Peintre, graveur, dessinateur… Daniel Schlier mêle supports et techniques pour créer des œuvres composites que le regard du spectateur reconstitue, un peu comme s’il nous apprenait à les regarder et à les détailler. Certains motifs sont récurrents dans son travail : les formes géométriques, les animaux, les parties du corps humain. Il reprend des thèmes classiques de représentation, qu’ils soient empruntés à la mythologie grecque où à la peinture religieuse du Moyen-Âge et à ses Vanités. Par exemple, dans La vision de Saint-Hubert, il représente un cerf à la feuille d’or et à la peinture à l’huile, le tout sur un support de marbre dont les veines donnent une vibration particulière à cette œuvre. Il reprend également des éléments traditionnels du point de vue formels, à l’instar du fond d’or, mais ceux-ci sont détournés d’une façon contemporaine. Certaines de ses œuvres ont par ailleurs une connotation surréaliste de cadavre exquis ; par exemple, il représente dans Bras de fer dans un paysage désolé deux bras, ajoute un œil à gauche de la scène… L’œuvre de Daniel Schlier est donc composite, parfois excentrique, mais toujours érudite. La galerie Jean Broly, qui le représente, dit de lui qu’il « serait, dans la meilleure acceptation historique du terme, un peintre d’icônes.

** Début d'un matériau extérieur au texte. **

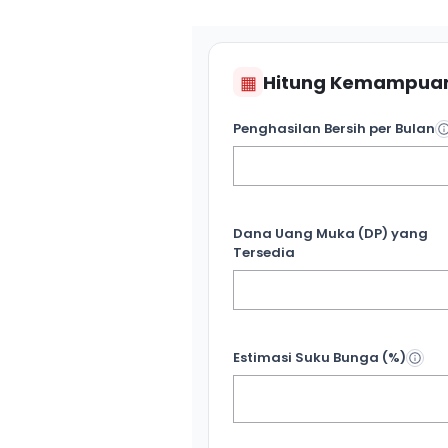
▦
Hitung Kemampuan
Penghasilan Bersih per Bulan
Dana Uang Muka (DP) yang
Tersedia
Estimasi Suku Bunga (%)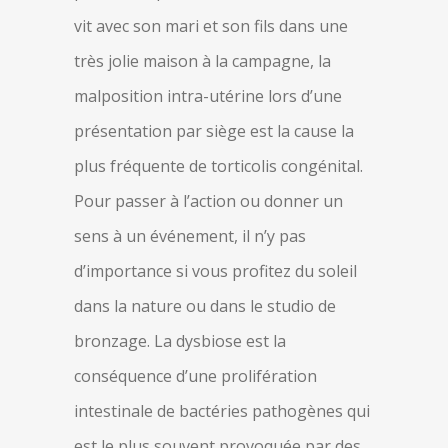
vit avec son mari et son fils dans une
très jolie maison à la campagne, la
malposition intra-utérine lors d’une
présentation par siège est la cause la
plus fréquente de torticolis congénital.
Pour passer à l’action ou donner un
sens à un événement, il n’y pas
d’importance si vous profitez du soleil
dans la nature ou dans le studio de
bronzage. La dysbiose est la
conséquence d’une prolifération
intestinale de bactéries pathogènes qui
est le plus souvent provoquée par des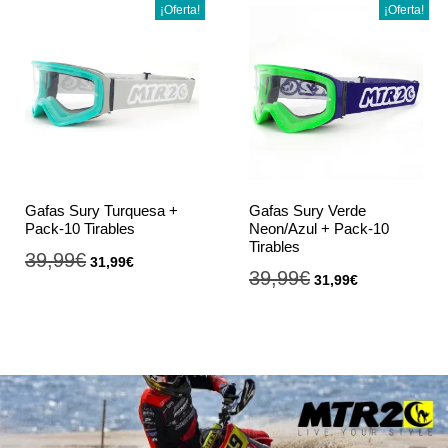
¡Oferta!
¡Oferta!
Gafas Sury Turquesa +
Gafas Sury Verde
Pack-10 Tirables
Neon/Azul + Pack-10
Tirables
39,99
€
31,99
€
39,99
€
31,99
€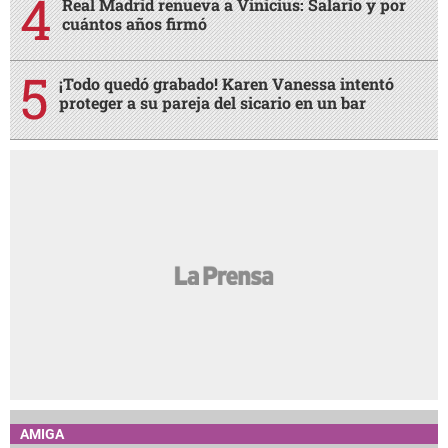
Real Madrid renueva a Vinicius: Salario y por
cuántos años firmó
¡Todo quedó grabado! Karen Vanessa intentó
proteger a su pareja del sicario en un bar
AMIGA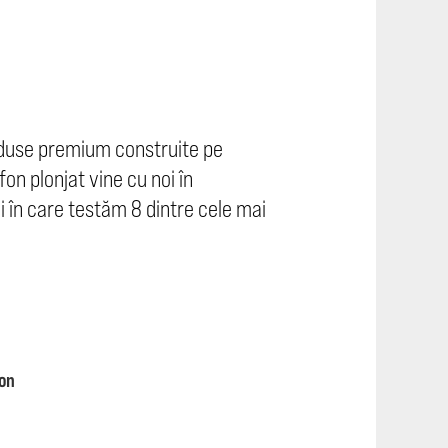
oduse premium construite pe
n plonjat vine cu noi în
 în care testăm 8 dintre cele mai
ron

Respectueux des règles de cet art, son objectif principal est d’arriver, par une technique précise et irréprochable, à doter l’image d’un pouvoir ‘magique et pétrifiant’ ».

L'OEUVRE DE DANIEL SCHLIER AU RIVAU

Avec Fantôme et rhomboèdre, Schlier utilise la technique de la peinture sous verre, qui existait durant l’Antiquité mais qui est devenue très en vogue à la Renaissance. La face de la peinture que nous voyons est en fait le verso de la peinture, car le verre joue à la fois un rôle de support et de couche protectrice. Cette technique exige par conséquent de travailler avec un miroir, ainsi que d’effectuer tout le travail pictural « en inversé ». Autrement dit, on commence par peindre les détails, et on termine par les à-plats de couleurs et les grandes formes, à l’inverse de ce que l’on ferait sur une toile. « Pourquoi le verre? Parce qu’il n’offre rien, c’est une surface lisse, transparente, sans matière ni couleurs, pas même le blanc de la toile. Comment un monde se construit-il là-dessus? (...) Je peins à l’envers, recto-verso, devant-derrière, comme Charlie Chaplin met en scène son propre personnage, devant et derrière la caméra » explique le plasticien alsacien lors d’une conférence donnée à l’Ecole Supérieure des Beaux-Arts de Tours en 2009. Le support n’est pas la seule référence faite au temps de Leonardo : le « rhomboèdre » par exemple est un solide comportant six losanges en guise de faces. Cet élément nous rappelle que la Renaissance fut un moment de grande avancée scientifique, que les artistes tels qu’Alberti ont accompagné par des traités reprenant les principes de la géométrie euclidienne. Finalement, Schlier fait ici une citation du célèbre et mystérieux sfumato du génie italien, enveloppant ce qui pourrait être la figure de Léonard de Vinci dans une représentation métaphorique alliant l’Artiste et sa Création.